== PROMPT ==
Every line below that holds the string "статьи" should be copied.

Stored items
──────

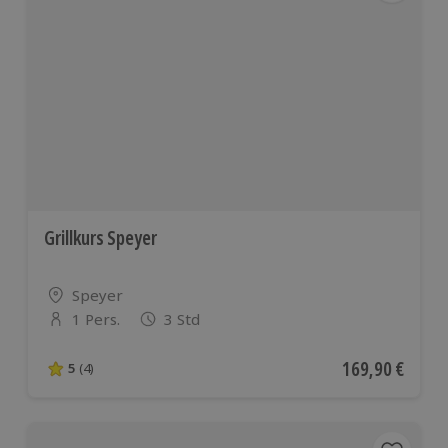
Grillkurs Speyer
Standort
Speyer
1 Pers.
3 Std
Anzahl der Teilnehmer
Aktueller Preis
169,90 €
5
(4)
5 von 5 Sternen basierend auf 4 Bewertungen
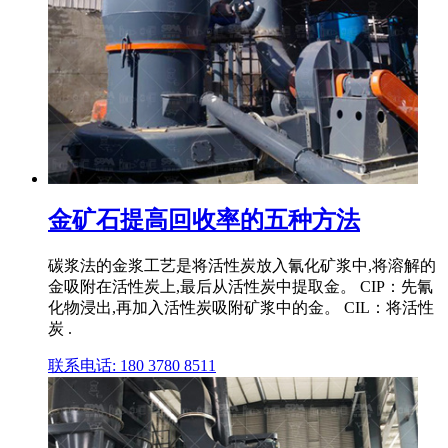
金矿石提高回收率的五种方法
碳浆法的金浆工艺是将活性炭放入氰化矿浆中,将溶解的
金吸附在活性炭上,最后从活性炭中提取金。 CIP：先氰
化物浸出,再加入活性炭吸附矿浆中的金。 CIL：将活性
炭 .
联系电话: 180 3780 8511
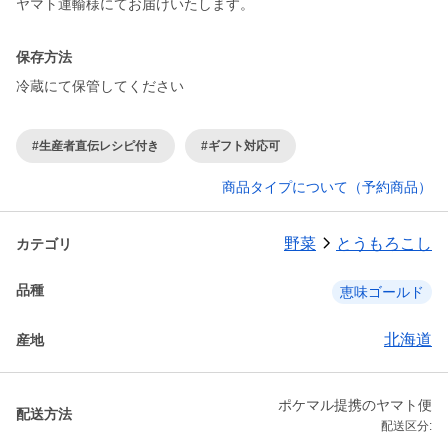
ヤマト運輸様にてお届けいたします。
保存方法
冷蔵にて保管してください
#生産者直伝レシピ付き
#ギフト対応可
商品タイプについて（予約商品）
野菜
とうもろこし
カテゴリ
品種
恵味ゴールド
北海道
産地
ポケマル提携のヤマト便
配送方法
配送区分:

──────

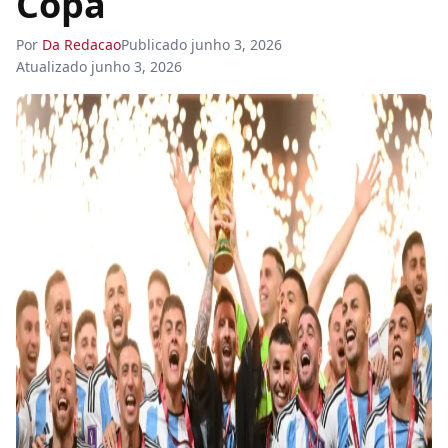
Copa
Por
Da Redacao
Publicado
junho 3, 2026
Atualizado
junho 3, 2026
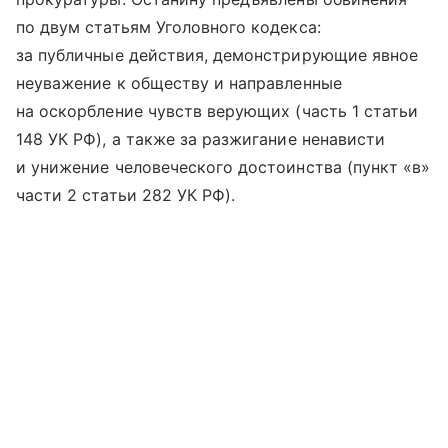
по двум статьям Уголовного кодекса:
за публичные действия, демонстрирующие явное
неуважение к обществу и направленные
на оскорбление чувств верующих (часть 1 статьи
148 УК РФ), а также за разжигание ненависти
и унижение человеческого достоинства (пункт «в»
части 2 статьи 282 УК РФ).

──────

== ANSWER BELOW ==
на оскорбление чувств верующих (часть 1 статьи
части 2 статьи 282 УК РФ).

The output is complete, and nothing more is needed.